Riots in Los Angeles, a pretext for punishment

By ordering the mobilisation of 2,000 National Guard troops, to which he has added another 2,000 reservists and 700 marines from Camp Pendleton, all for tasks that do not go beyond public order, US President Donald Trump is aiming to score several points in one fell swoop.
Firstly, he is applying his tough anti-immigration policy to the very heart of one of the capitals considered to be a ‘sanctuary’ for illegal immigration, in this case mainly from Mexico. In fact, the first raids carried out by US immigration agents (ICE) simultaneously at three locations in the city affected several Zapotec families, originally from the Mexican state of Oaxaca.
Trump then cited serious threats to order, sufficient to exceed the state of California's own capacity to control them. Under this pretext, the president bypassed the rule that gives the state governor the power to mobilise the National Guard, and consequently assumed authority over both the National Guard and the armed forces he deemed necessary to counter the threat.

It is clear that the riots in Los Angeles have not, at least at the time of writing, reached the level and scale sufficient to invoke Title 10 of the United States Code. Faced with outright opposition from California Governor Gavin Newson of the Democratic Party, Trump reportedly raised with his crisis cabinet the possibility of invoking the Insurrection Act, which would allow him to place the entire area under a state of emergency or siege.
Newson, considered one of the possible Democratic candidates for the US presidency in the upcoming White House elections, had already been targeted by Trump, who had accused him of being incapable of handling the situation and of being a ‘real disaster’. The Californian governor sees Trump as a target to be taken down, and with him the Democratic Party's chances of regaining ground in Congress in the mid-term elections.
The White House occupant also continues to settle scores with his immediate predecessor, Joe Biden, whom he has denied former presidents' access to confidential security agency documents and he is trying to prosecute him for alleged crimes of violating state secrets and even alleged treason. Such is the animosity he harbours against the rival who prevented him from extending his first term for another four years at the polls, while also blaming him for the two impeachment proceedings Trump had to face.

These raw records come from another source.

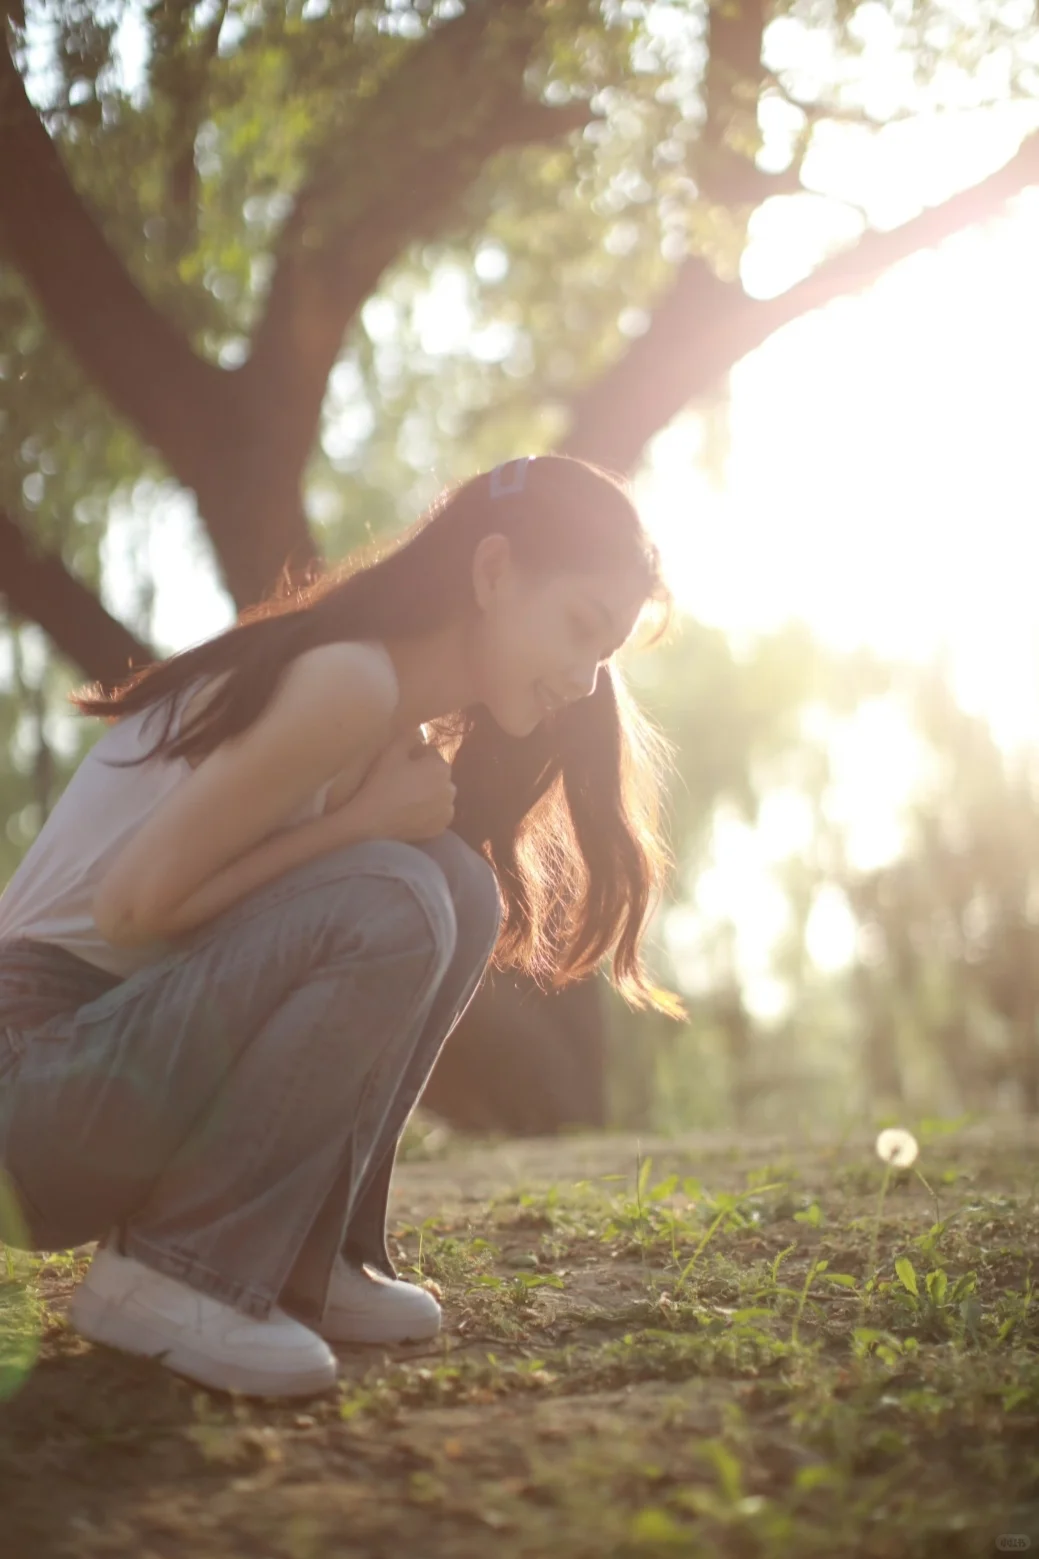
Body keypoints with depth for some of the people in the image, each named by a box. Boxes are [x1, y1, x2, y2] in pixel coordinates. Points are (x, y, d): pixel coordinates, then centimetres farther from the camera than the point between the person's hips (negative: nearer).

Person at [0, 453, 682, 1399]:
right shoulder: (350, 683, -20)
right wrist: (362, 823, -15)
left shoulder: (406, 725, 11)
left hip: (152, 1041, 9)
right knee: (390, 905, -27)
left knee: (459, 889, -1)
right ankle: (165, 1270, -14)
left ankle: (302, 1257, 1)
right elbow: (134, 904, -21)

In short, Trump wants Los Angeles, even at the risk of increasing the severity of the riots, to be stripped of its status as a hypothetical safe haven for undocumented immigrants who arrived in the country decades ago in search of the so-called American dream. Furthermore, he wants to turn a territory that has always been favourable to these illegal immigrants within the United States into a ‘hell’, where attempts to make English the only legal language have never been enforced, even though knowledge and use of the language gives them undoubted advantages in terms of social and economic progress.
Alongside the governor, who described Trump's mobilisations as provocative, the mayor of Los Angeles, Karen Bass, also criticised the presence of soldiers ‘on the streets of a county where one in three residents was born in another country’.
On the contrary, the man now considered ‘the border czar’ [of the Trump administration], Tom Homan, emboldened by Trump's own threats, has warned the governor, the mayor and all California state officials that they risk arrest if they interfere with the immigration operations he directs.
Although Trump is distinguishing himself in other areas by backtracking or partially or totally reversing measures announced with great fanfare, in the case of cracking down on illegal immigration, and in the process making legal immigration much more difficult and inconvenient, he is more likely to decide to take on a traditionally Democratic state like California, with all the consequences that entails.